“You’ve got to start trusting someone,” a teacher (Julianne Nicholson) implores one of her students Sophie (Octavia Chavez-Richmond), in what isn’t your ordinary student-teacher conference in “From Nowhere.” What you realize in that moment is that the rebellious teen who came to the Bronx at 7 by way of the Dominican Republic can’t, no matter how well-intended those around her may be, a testament to the heartwrenching drama that co-writer/director Matthew Newton and co-writer Kate Ballen have created in which a trio of teens seek political asylum as a way of finally becoming citizens years after settling down in the U.S. illegally.
A heady subject handled with grace and considerable empathy, “From Nowhere” avoids a didactic take on immigration by focusing on the emotional toll of being the child of an immigrant, residing inside a country you can never call home but disconnected from the place you were born but not raised and living in fear of ever being asked for identification. From the moment Newton thrusts you inside the classroom shared by Sophie, Moussa (J. Mallory McCree), and Alyssa (Raquel Castro) as they discuss “King Lear,” the seemingly mundane is imbued with Shakespearean stakes as you soon come to learn that despite looking no different than their classmates, the teacher has taken a special interest in these three, sending them to an immigration attorney (Denis O’Hare) to help resolve their citizenship issues before graduating high school. However, in needing to identify a threat back home that will garner a judge’s sympathy, Sophie, Moussa and Alyssa find themselves at a loss, remembering next to nothing, if that, about their home countries of the Dominican Republic, the Republic of Guinea and Peru, respectively.

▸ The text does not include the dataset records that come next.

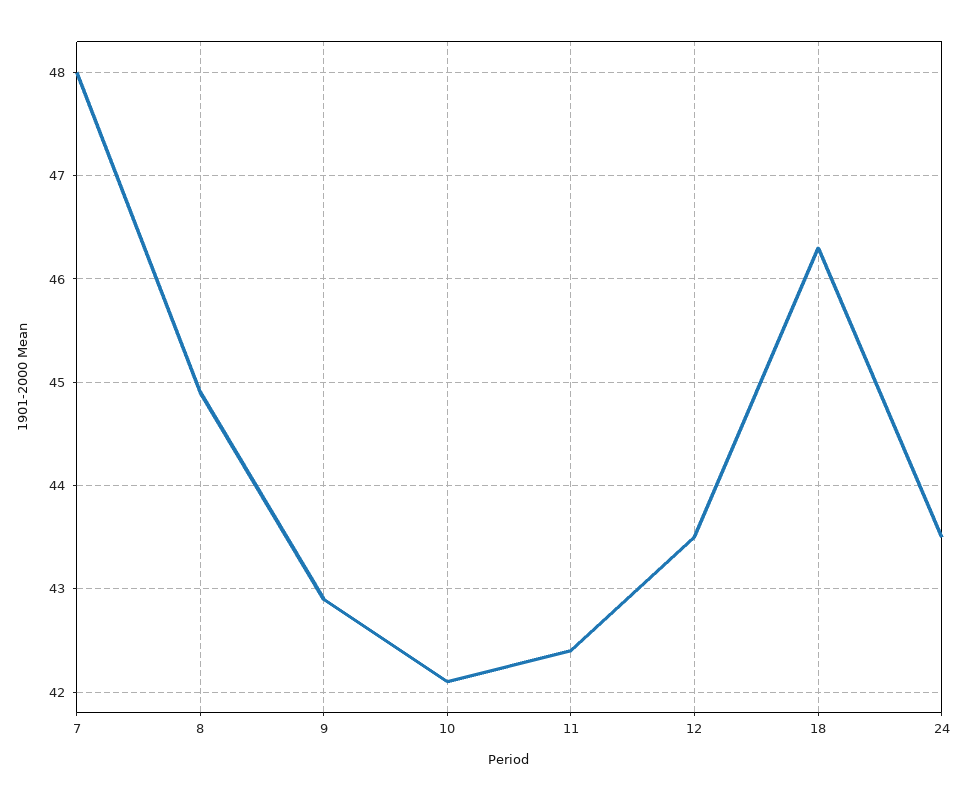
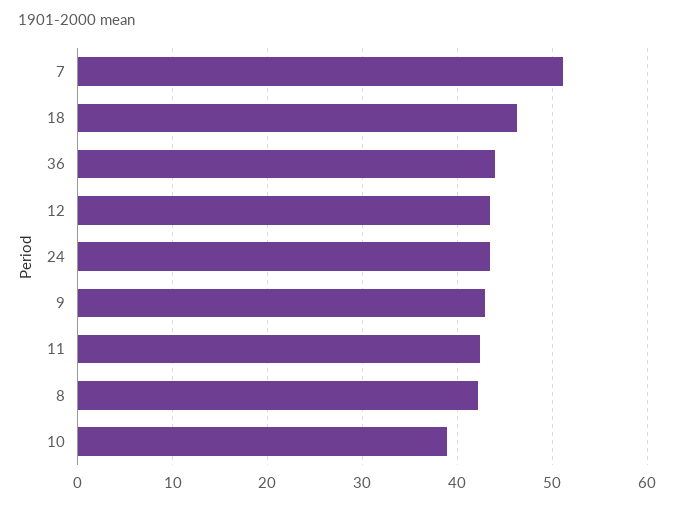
  {
-   "7": 48,
+   "7": 51,
-   "8": 44.9,
+   "8": 42,
    "9": 42.9,
-   "10": 42.1,
+   "10": 39,
    "11": 42.4,
    "12": 43.5,
    "18": 46.3,
-   "24": 43.5
+   "24": 43.5,
+   "36": 44
  }

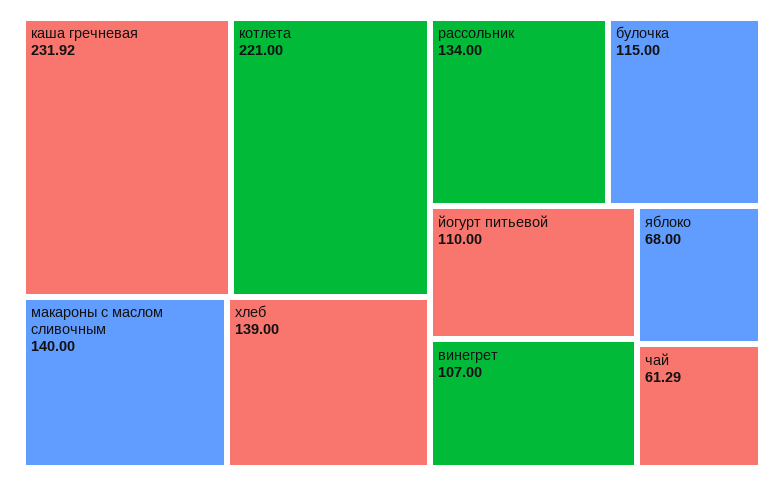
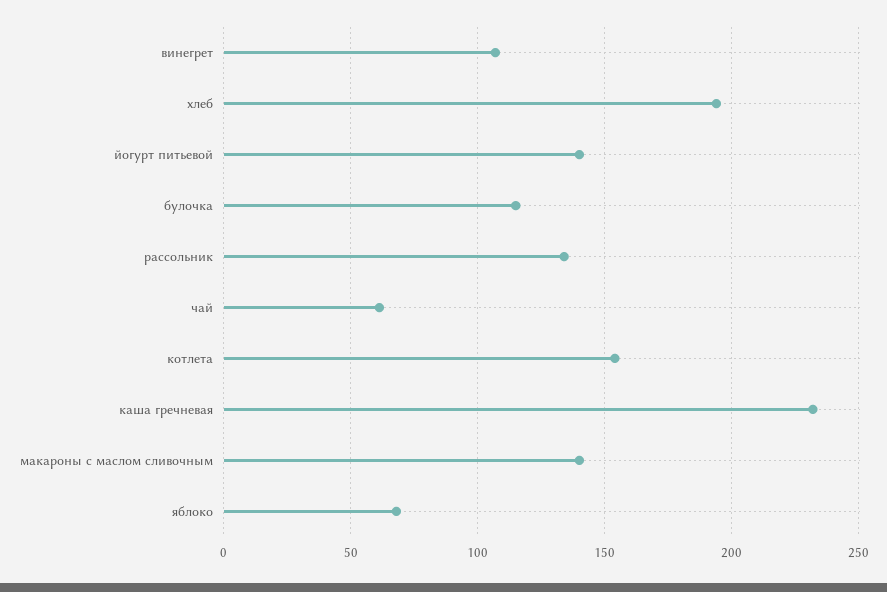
  {
    "каша гречневая": 231.92,
-   "котлета": 221,
+   "котлета": 155,
    "макароны с маслом сливочным": 140,
-   "хлеб": 139,
+   "хлеб": 195,
    "рассольник": 134,
    "булочка": 115,
-   "йогурт питьевой": 110,
+   "йогурт питьевой": 140,
    "винегрет": 107,
    "яблоко": 68,
    "чай": 61.29
  }

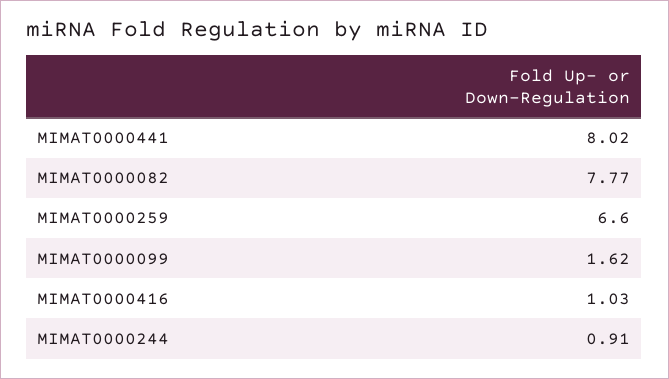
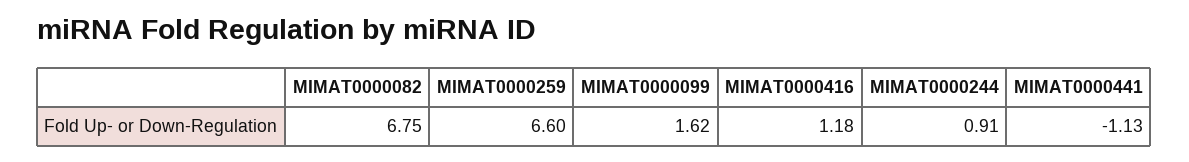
  {
-   "MIMAT0000441": 8.02,
+   "MIMAT0000441": -1.13,
-   "MIMAT0000082": 7.77,
+   "MIMAT0000082": 6.75,
    "MIMAT0000259": 6.6,
    "MIMAT0000099": 1.62,
-   "MIMAT0000416": 1.03,
+   "MIMAT0000416": 1.18,
    "MIMAT0000244": 0.91
  }

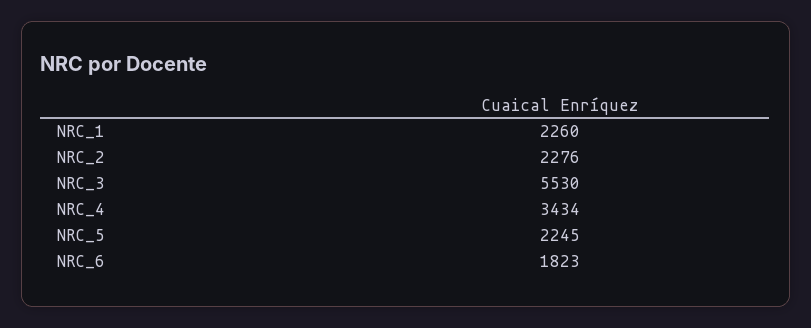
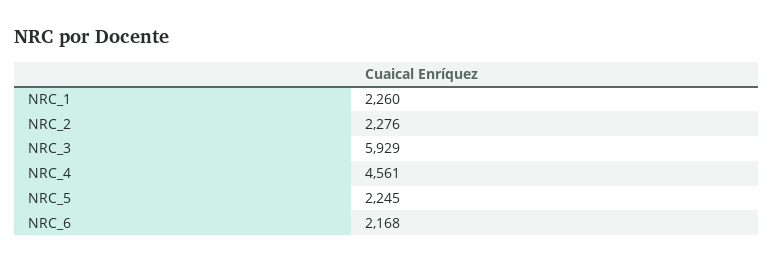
  {
    "NRC_1": 2260,
    "NRC_2": 2276,
-   "NRC_3": 5530,
+   "NRC_3": 5929,
-   "NRC_4": 3434,
+   "NRC_4": 4561,
    "NRC_5": 2245,
-   "NRC_6": 1823
+   "NRC_6": 2168
  }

For a time, one might wonder why Sophie and Moussa, in particular, might be so intent on staying, their lives in the U.S. a constant struggle as Sophie lives with an uncle none too happy to have her and Moussa’s family barely making ends meet with multiple mouths to feed, but both know no other way and more than anything, Newton and Ballen wring great tension from the still-potent notion of the American Dream and the reality of day-to-day survival. Both Chavez-Richmond and McCree convey the weight of this great burden on their shoulders while also effortlessly expressing the promise that their teacher sees in them, and the film does well to flesh each character out to all but give them a dual identity, showing the people they must be in public versus in private.
It’s no small feat that “From Nowhere” is able to pack a wallop without ever calling attention to itself, with “Sun Don’t Shine” cinematographer Jay Keitel’s intuitive camerawork setting a tone early that allows “From Nowhere” to sneak in under your skin and powerhouse turns from Nicholson and O’Hare judiciously handled to give the film a certain credibility while allowing its teen leads remain front and center. While Newton stages a number of scenes that seem chaotic on the surface, they must be the product of keen direction on the set and even more delicate massaging in terms of editing and sound design later, resulting in a drama that feels every bit as natural as it does electric. “From Nowhere” may be all about the difficulty of fitting in, but ultimately, it can’t help but stand out.
“From Nowhere” does not yet have U.S. distribution.